The Wheat Foods Council is defending the health attributes of enriched grains and white flour.
The council recently drafted a letter supporting enriched grains following a Nov. 12 article in the Washington Post about “healthful alternatives” to baking with white flour. Author Casey Seidenberg said refined white flour is called “the white devil” by many in the nutrition community and claims most of the essential minerals are lost during the enrichment process.
Enriched white flour is the finely ground endosperm of the wheat kernel. Many of the nutrients that are milled out are replaced through enrichment or fortification, according to the council.
“It’s an easy target to talk about enriched grains, because when you take the bran and the germ out, you do lose a lot of nutrients,” said council president Judi Adams. “But they always forget, and we keep trying to tell them, three main B vitamins are added back in equal or in one case, double amount. There’s twice as much folic acid in there.”
In the letter, the council says enriched flour is the primary source of folic acid. The Centers for Disease Prevention and Prevention (CDC) say enriched grains, primarily wheat, are responsible for dramatically lowering the rate of neural tube birth defects by approximately one-third in the United States. The CDC named folic acid fortification of enriched grains as one of the top 10 public health achievements of the last decade.
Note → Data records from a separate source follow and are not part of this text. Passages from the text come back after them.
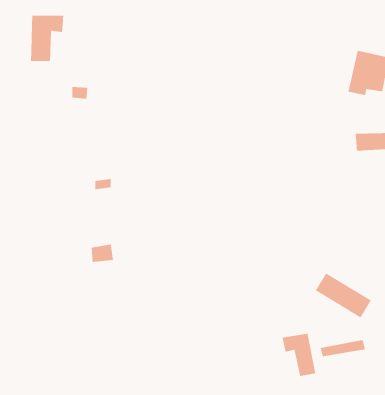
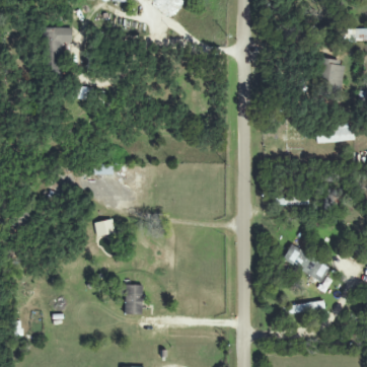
building: none -> [125,284,143,313]
building: [282,333,316,377] -> none

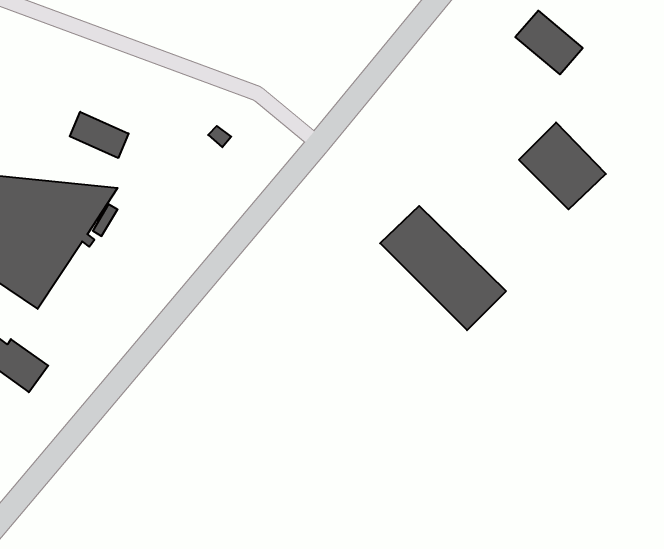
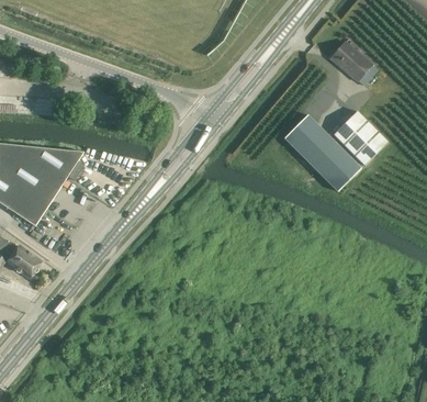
building: [70,112,129,158] -> none
building: [380,206,506,330] -> [284,114,362,191]

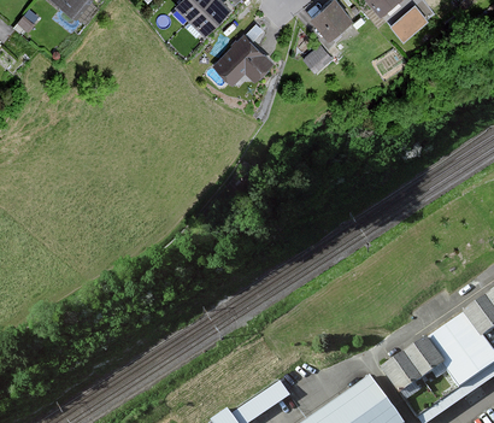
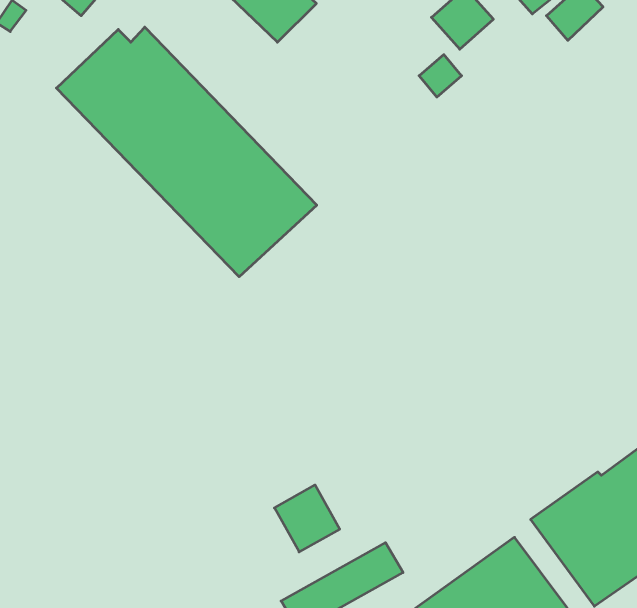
building: none -> [56,27,317,277]
building: [212,33,277,86] -> none
building: none -> [274,485,340,552]

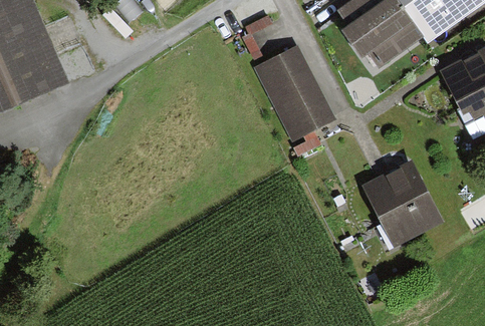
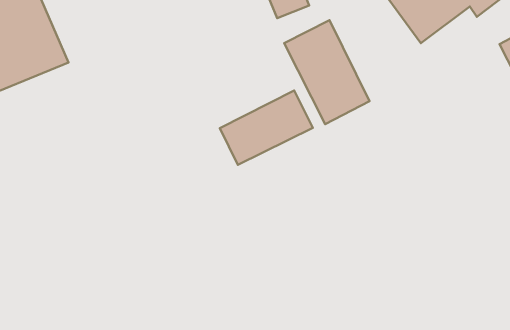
building: none -> [220,91,313,165]
building: [367,162,439,244] -> none

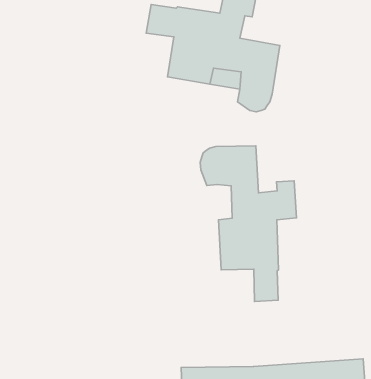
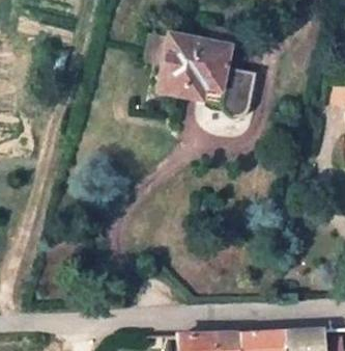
building: [200,146,297,301] -> none

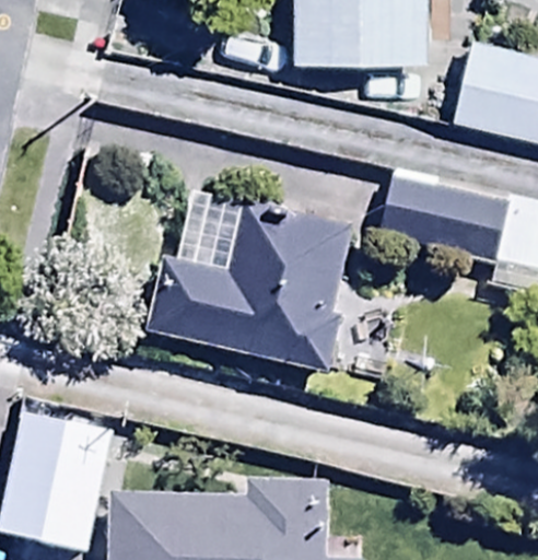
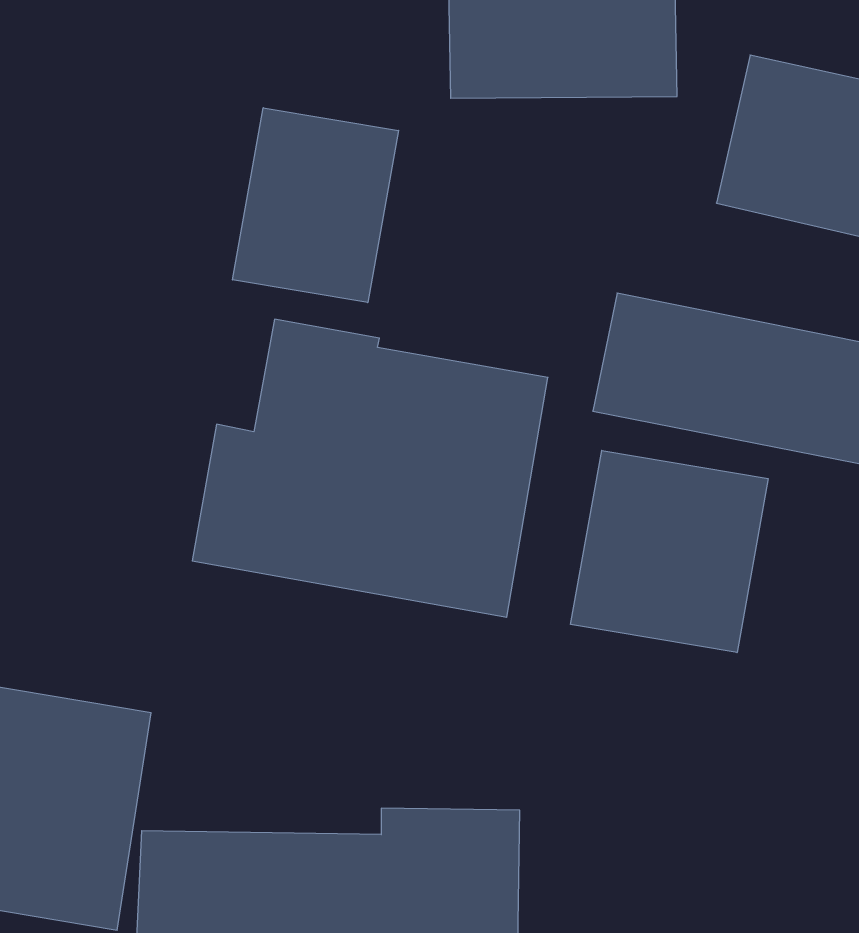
building: none -> [233,108,399,303]
building: none -> [571,450,768,653]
“White flour may be enriched with ‘synthetic’ vitamins – i.e., vitamins that have been made in a laboratory rather than by a plant – but clearly they are well-absorbed as illustrated by the effect they have had on the health of infants,” the letter states.
The letter says it’s a stretch to blame white flour for weight gain in the United States, noting that U.S. wheat consumption has decreased 13 pounds per capita since 1997 as obesity has skyrocketed.
Weight gain is a matter of calories from all sources, not one particular food or group, according to the council. The current Dietary Guidelines for Americans call for the average American to consume six one-ounce servings of grain foods daily, half from whole grain sources and the other half from enriched sources. When followed correctly at an appropriate calorie level, the guidelines have been shown to be nutritionally balanced, aid in weight management and reduce risk of disease.
“Unfortunately, less than 5 percent of Americans actually follow the guidelines,” the letter states.
Adams estimates she writes six response letters a year to instances of enriched grain “bashing.”
“Whole grains are the darling, and they should be – they’re great, they’re nutritious, they’re important, but enriched grains are important too, for women of a childbearing age,” she said.
Adams said the council is working to get correct information about enriched grains to dieticians.
About 95 percent of white flour in the United States is enriched. Adams doesn’t expect federal regulations regarding whole or enriched grains to change. The council will continue to promote current dietary guideline recommendations, she said.